Irving Berlin penned 'God Bless America' at the end of the first world war, but sensing that America had had enough of patriotic songs, stashed it away and didn't resurrect it until 1939 and the beginning of the second world war when one Kate Smith, apparently America's favourite radio personality of the time, sang it on air and it soon became unstoppably popular. Woody Guthrie was listening and the song jarred with him. He considered its overly-patriotic and uncritical tone a false comfort to a population where poverty, economic corruption and social injustice were in evidence for all those who bothered to look. In response he wrote a song which he initially called 'God Blessed America' and which soon became known as 'This Land Is Your Land'. It had an easy-on-the-ear tune and was a lyrical tirade against inequality and a rallying cry for social cohesion.
A genuine protest song. But, given no real prominence in Guthrie's repertoire and endlessly revised, it was several years before its potential as a song for our times began to be recognised. Pete Seeger played no small part in championing both Guthrie and 'This Land' in particular as did Bob Dylan a decade or so later and then Bruce Springsteen after him. Santelli describes how, over the years, the song's sentiments have been interpreted to suit the cause of whichever beleaguered faction of society has adopted it, how verses have been deleted and new ones added to a point where Seeger rightly describes it as a “living, breathing musical document”. It has become the song that Woody Guthrie is most well-known for and, in these times when social injustice, inequality and economic corruption appear as prevalent as ever, it still has the power to resonate and stir the emotions.
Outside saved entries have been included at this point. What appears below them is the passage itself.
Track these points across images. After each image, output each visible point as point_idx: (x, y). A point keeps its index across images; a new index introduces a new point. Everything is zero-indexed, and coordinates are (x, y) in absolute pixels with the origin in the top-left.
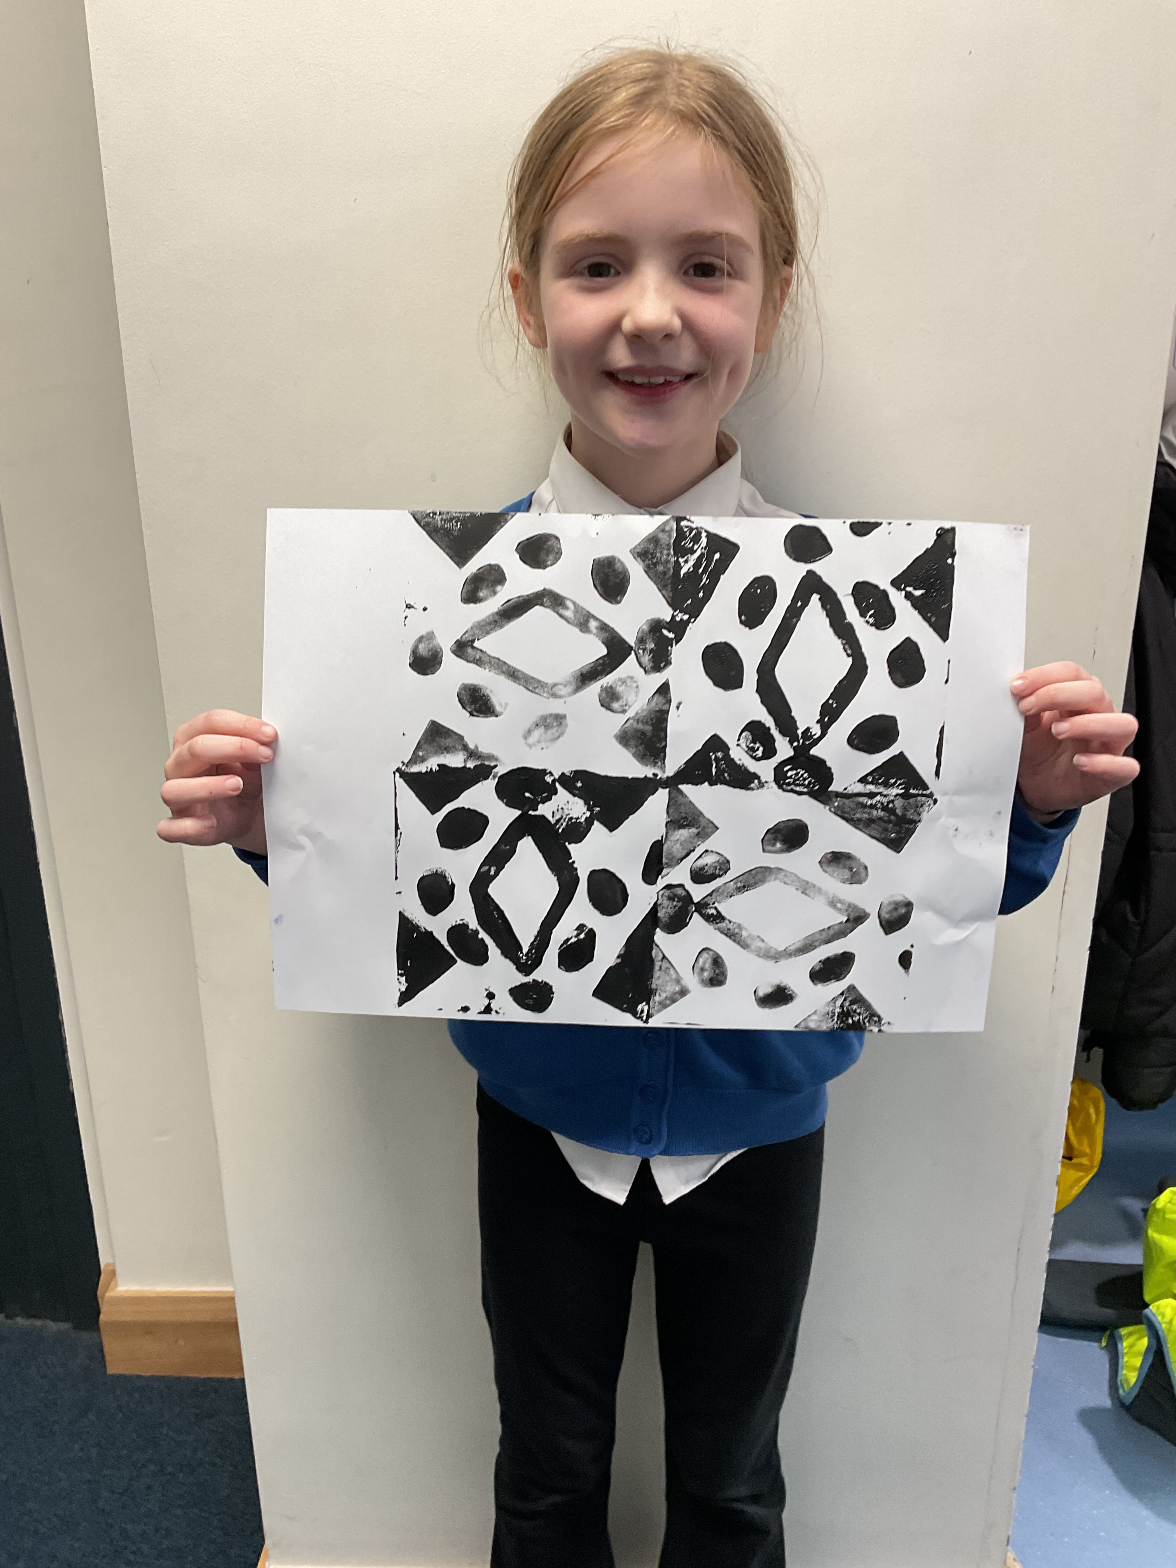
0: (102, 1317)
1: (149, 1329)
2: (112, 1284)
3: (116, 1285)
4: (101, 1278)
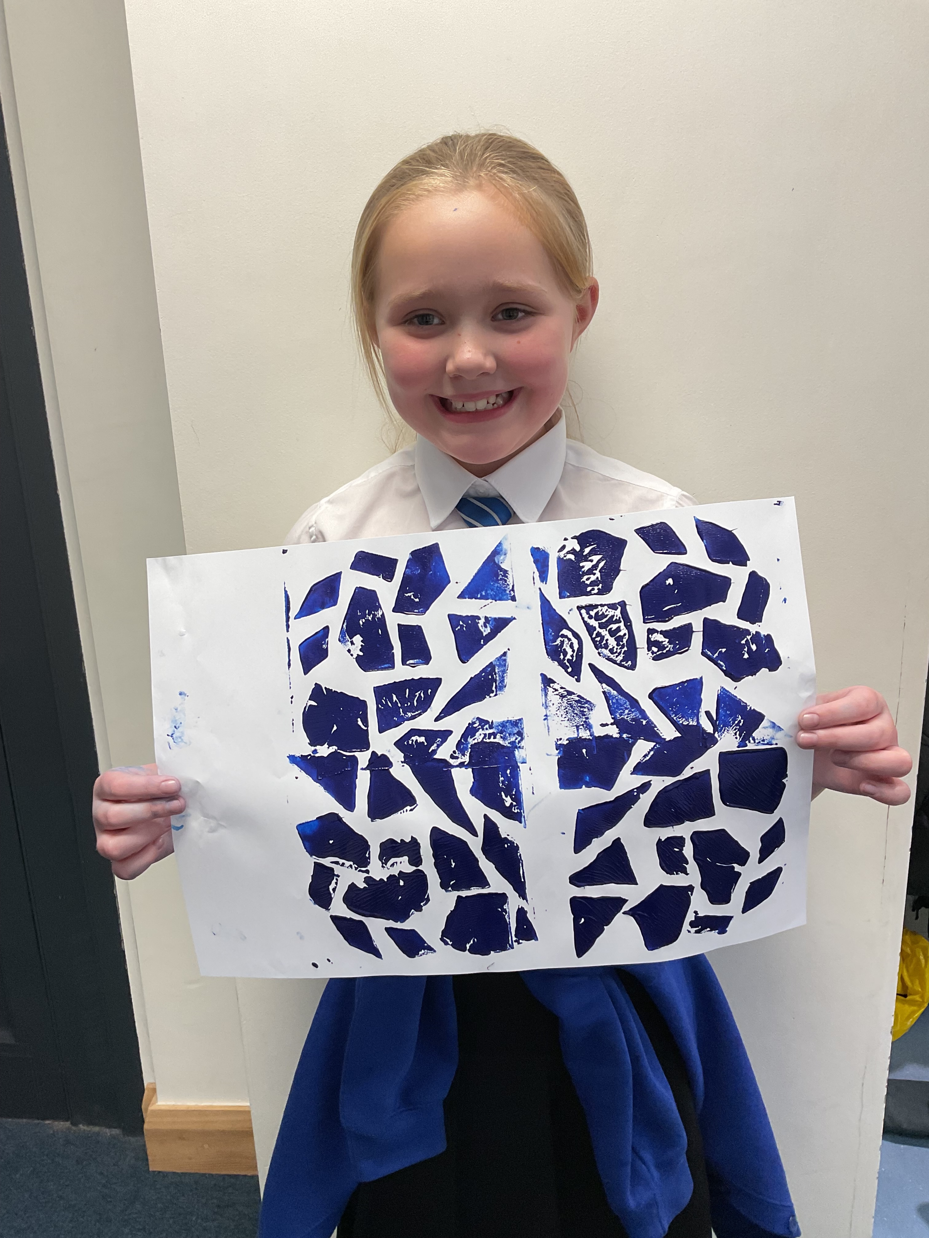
0: (146, 1126)
1: (181, 1135)
2: (154, 1098)
3: (157, 1102)
4: (145, 1094)
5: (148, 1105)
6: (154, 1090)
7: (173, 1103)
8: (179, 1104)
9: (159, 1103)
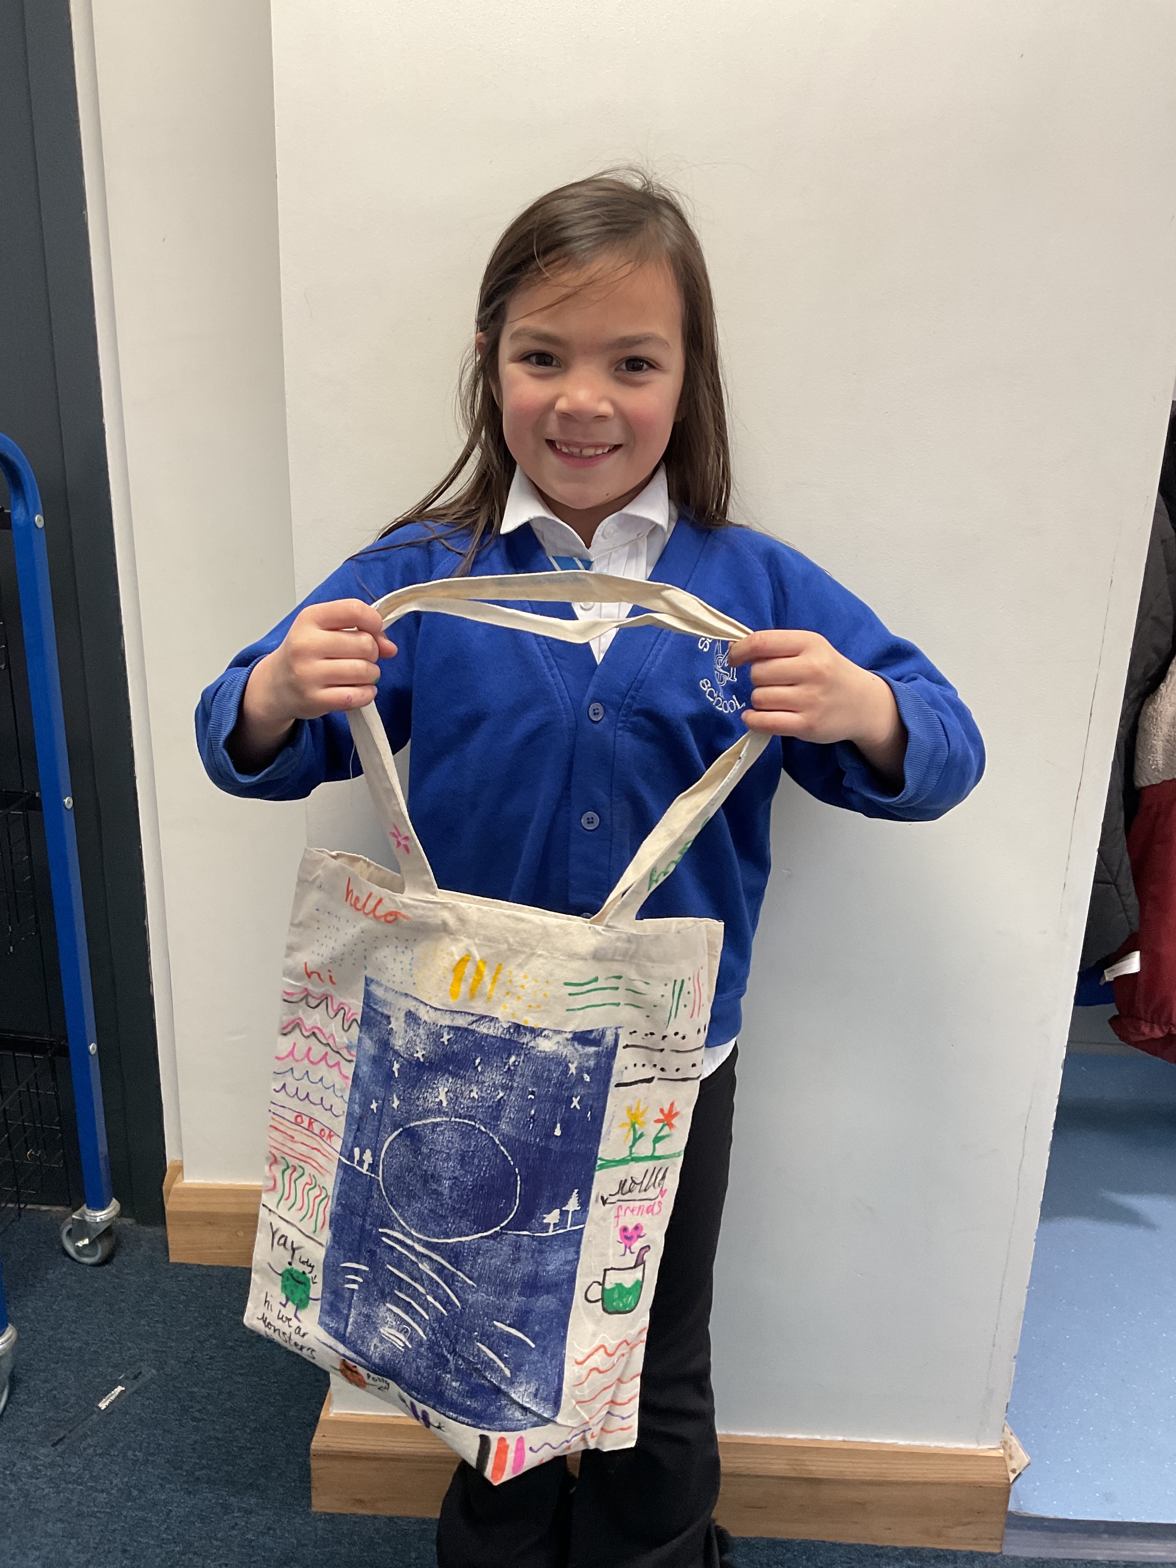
0: (168, 1208)
1: (210, 1220)
3: (183, 1178)
4: (167, 1173)
5: (172, 1185)
6: (180, 1169)
7: (202, 1181)
8: (210, 1182)
9: (186, 1181)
The book concludes with a moving description of Pete Seeger and Bruce Springsteen performing 'This Land Is Your Land' complete, at Seeger's insistence, with the original lyrics at Barack Obama's inauguration. As a song it is simple and straightforward enough to appeal to all ages and to all levels of musical appreciation. And the lyrics, while personal and true to Guthrie's experience are also wide-open to a level of interpretation that obviously moves people's hearts and souls. This book tells a fascinating story very well indeed. It's also a beautifully produced book with a generous number of illustrations and drawings as well as a tear-out poster in the back of Guthrie posing with his famous “This Machine Kills Fascists” acoustic guitar.